[[ Records supplied open ]]

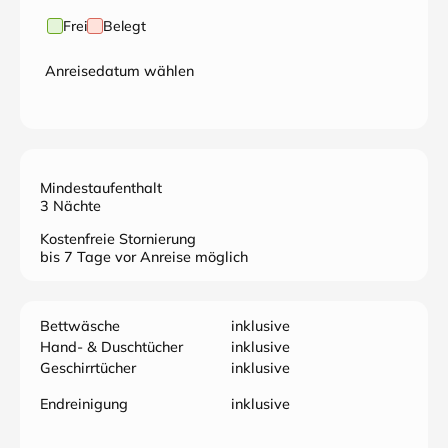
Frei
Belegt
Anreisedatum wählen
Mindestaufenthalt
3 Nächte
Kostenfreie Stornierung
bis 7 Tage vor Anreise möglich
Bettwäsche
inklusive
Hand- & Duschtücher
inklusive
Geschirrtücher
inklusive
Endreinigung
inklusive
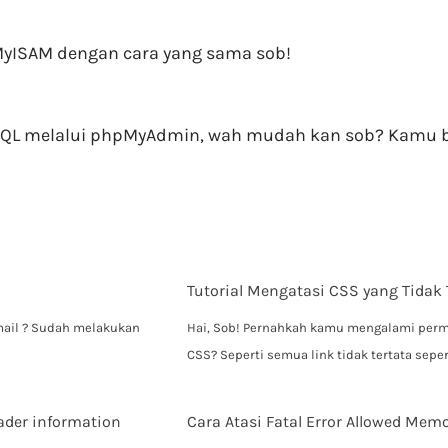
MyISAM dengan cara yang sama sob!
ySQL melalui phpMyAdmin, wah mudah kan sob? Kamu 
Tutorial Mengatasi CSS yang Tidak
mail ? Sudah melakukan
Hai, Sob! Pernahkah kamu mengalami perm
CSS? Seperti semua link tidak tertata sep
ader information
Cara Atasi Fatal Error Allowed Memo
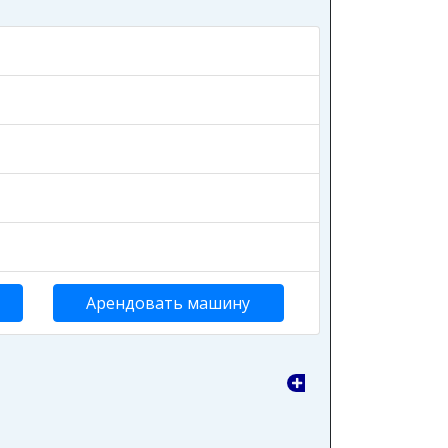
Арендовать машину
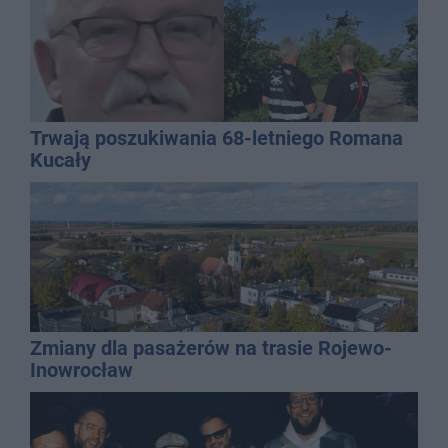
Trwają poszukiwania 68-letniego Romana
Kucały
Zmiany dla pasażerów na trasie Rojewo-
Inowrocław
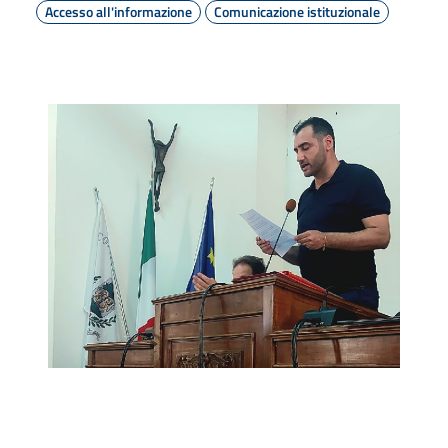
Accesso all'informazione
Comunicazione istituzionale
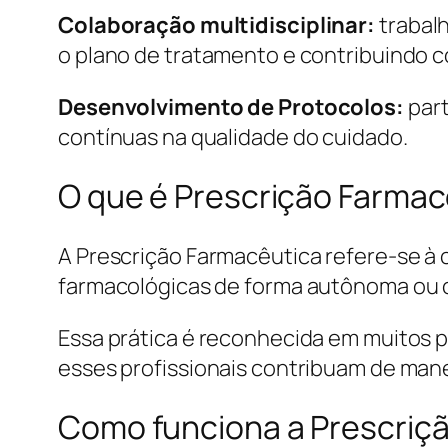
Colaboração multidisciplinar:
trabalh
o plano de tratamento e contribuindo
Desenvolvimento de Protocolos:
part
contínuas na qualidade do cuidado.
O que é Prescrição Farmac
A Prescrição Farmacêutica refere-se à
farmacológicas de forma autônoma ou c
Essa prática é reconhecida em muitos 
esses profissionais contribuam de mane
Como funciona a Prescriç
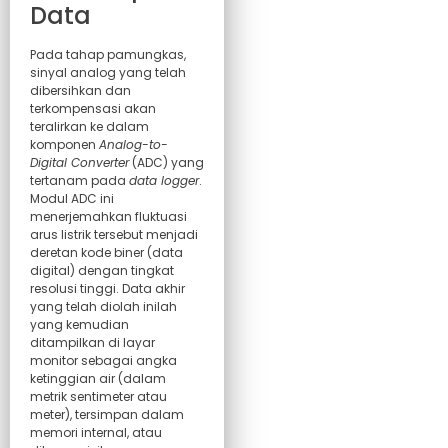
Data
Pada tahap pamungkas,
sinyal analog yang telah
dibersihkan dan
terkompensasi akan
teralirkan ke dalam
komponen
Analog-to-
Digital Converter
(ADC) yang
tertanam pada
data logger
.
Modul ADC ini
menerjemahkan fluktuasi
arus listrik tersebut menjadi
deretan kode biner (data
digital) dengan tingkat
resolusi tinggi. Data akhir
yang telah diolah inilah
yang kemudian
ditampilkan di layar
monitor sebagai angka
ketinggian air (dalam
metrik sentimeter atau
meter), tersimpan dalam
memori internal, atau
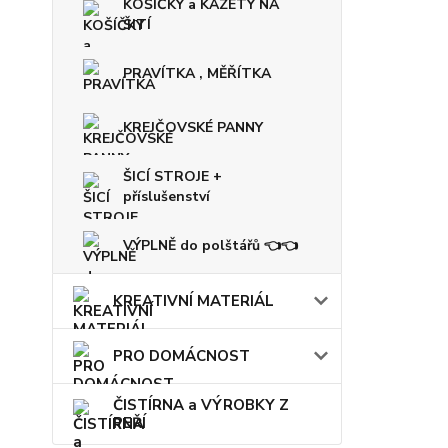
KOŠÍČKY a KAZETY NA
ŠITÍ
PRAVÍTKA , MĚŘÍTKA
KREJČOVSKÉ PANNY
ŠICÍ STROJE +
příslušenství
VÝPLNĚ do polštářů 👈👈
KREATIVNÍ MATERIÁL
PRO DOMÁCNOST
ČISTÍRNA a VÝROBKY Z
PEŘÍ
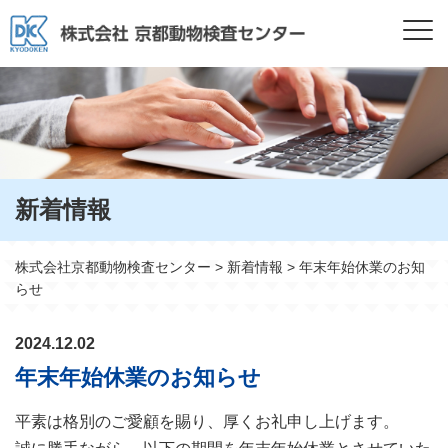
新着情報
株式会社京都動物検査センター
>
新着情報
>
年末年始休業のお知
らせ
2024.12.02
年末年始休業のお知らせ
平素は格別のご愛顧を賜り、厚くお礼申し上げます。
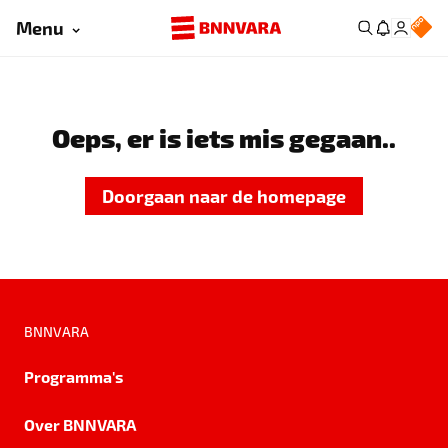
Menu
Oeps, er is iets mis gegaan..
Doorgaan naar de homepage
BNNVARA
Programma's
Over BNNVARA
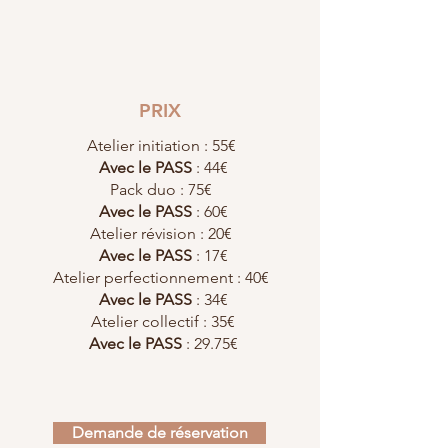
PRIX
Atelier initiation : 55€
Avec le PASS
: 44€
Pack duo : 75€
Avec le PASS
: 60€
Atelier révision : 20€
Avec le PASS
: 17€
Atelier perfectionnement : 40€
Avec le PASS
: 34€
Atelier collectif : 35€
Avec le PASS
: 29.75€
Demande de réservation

[[ Records supplied closed ]]
[[ Records supplied open ]]

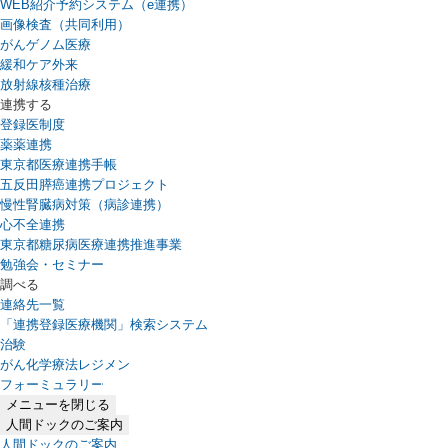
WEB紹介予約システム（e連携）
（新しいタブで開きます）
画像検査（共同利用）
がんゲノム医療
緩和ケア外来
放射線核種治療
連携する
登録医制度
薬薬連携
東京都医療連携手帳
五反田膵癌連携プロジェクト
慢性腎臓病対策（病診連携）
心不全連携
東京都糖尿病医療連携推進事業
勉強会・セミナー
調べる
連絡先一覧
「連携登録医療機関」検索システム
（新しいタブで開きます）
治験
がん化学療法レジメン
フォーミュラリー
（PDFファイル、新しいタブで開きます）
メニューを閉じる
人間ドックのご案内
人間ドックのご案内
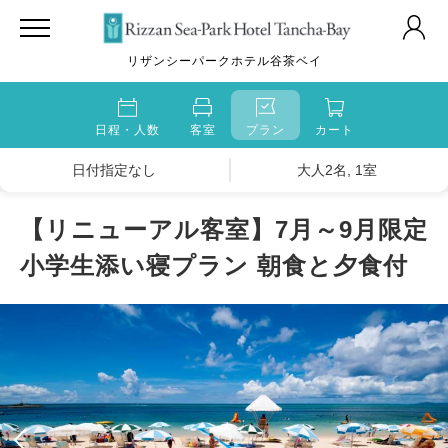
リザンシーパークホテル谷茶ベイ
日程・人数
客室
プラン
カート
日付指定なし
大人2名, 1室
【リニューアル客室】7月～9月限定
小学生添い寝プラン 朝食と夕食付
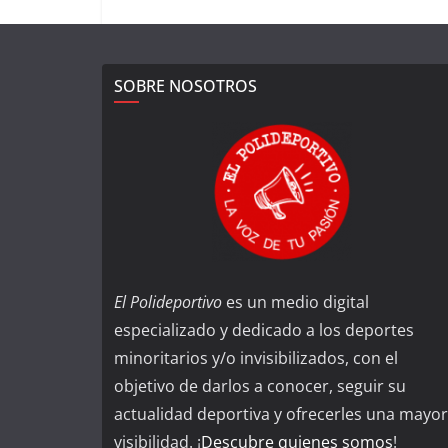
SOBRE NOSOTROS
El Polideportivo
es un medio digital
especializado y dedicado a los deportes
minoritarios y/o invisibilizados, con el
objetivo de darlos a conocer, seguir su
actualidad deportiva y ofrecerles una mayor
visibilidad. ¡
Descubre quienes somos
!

[[ Records supplied closed ]]
[[ Records supplied open ]]

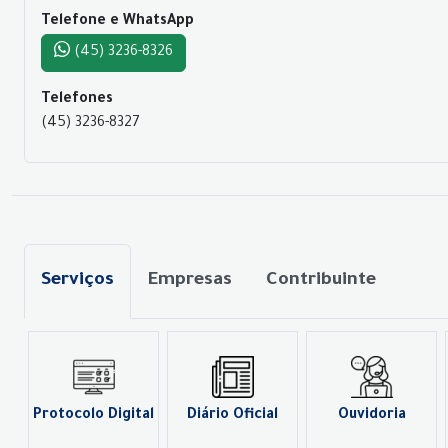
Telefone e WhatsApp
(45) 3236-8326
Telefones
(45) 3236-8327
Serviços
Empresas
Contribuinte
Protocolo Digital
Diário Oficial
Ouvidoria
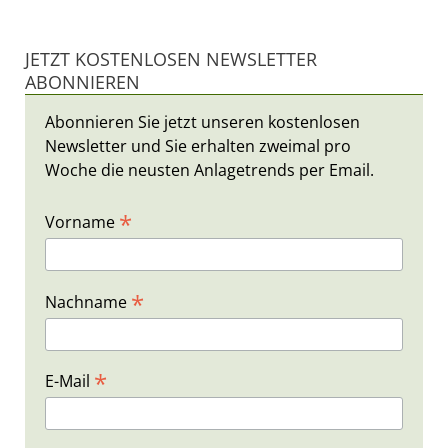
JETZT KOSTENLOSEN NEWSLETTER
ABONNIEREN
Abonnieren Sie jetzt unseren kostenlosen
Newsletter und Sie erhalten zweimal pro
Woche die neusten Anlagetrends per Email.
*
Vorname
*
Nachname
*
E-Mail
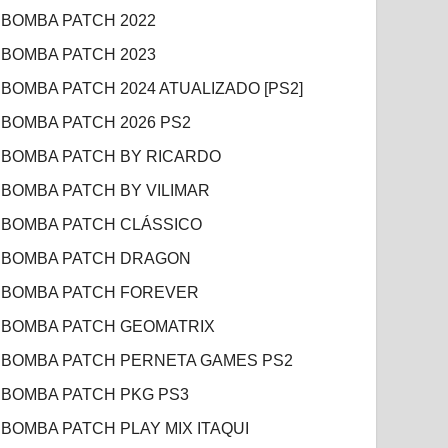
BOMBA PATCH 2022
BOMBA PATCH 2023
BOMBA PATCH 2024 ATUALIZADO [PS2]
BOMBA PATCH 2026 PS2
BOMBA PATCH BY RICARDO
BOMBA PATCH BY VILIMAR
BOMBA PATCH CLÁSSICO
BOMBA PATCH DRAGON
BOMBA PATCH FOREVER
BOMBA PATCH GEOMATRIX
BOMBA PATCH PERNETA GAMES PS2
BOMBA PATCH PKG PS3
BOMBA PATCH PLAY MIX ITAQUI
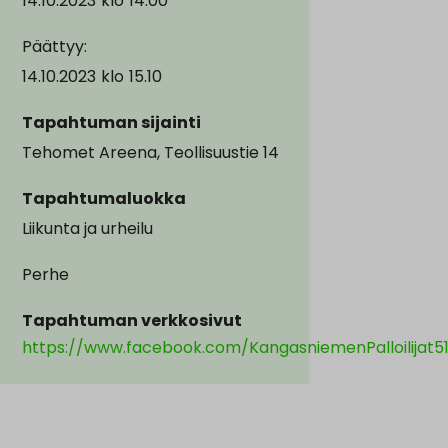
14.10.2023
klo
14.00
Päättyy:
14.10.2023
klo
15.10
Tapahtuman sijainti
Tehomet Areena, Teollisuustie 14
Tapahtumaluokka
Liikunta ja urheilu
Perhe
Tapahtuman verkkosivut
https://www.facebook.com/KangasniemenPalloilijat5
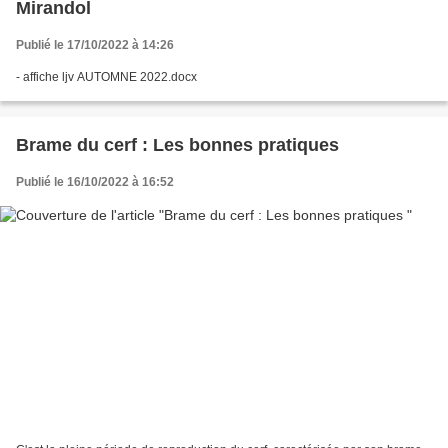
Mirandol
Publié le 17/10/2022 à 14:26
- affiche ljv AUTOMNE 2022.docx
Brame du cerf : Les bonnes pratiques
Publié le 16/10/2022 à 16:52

[[ Records supplied closed ]]

Exercise details:
Although pictures appear among the records above, none are to be output; print exactly the lines from the line containing "Woche die neusten Anlagetrends per Email." through the line containing "Publié le 16/10/2022 à 16:52".

Solution:
Woche die neusten Anlagetrends per Email.
*
Vorname
*
Nachname
*
E-Mail
BOMBA PATCH 2022
BOMBA PATCH 2023
BOMBA PATCH 2024 ATUALIZADO [PS2]
BOMBA PATCH 2026 PS2
BOMBA PATCH BY RICARDO
BOMBA PATCH BY VILIMAR
BOMBA PATCH CLÁSSICO
BOMBA PATCH DRAGON
BOMBA PATCH FOREVER
BOMBA PATCH GEOMATRIX
BOMBA PATCH PERNETA GAMES PS2
BOMBA PATCH PKG PS3
BOMBA PATCH PLAY MIX ITAQUI
14.10.2023
klo
14.00
Päättyy:
14.10.2023
klo
15.10
Tapahtuman sijainti
Tehomet Areena, Teollisuustie 14
Tapahtumaluokka
Liikunta ja urheilu
Perhe
Tapahtuman verkkosivut
https://www.facebook.com/KangasniemenPalloilijat5
Mirandol
Publié le 17/10/2022 à 14:26
- affiche ljv AUTOMNE 2022.docx
Brame du cerf : Les bonnes pratiques
Publié le 16/10/2022 à 16:52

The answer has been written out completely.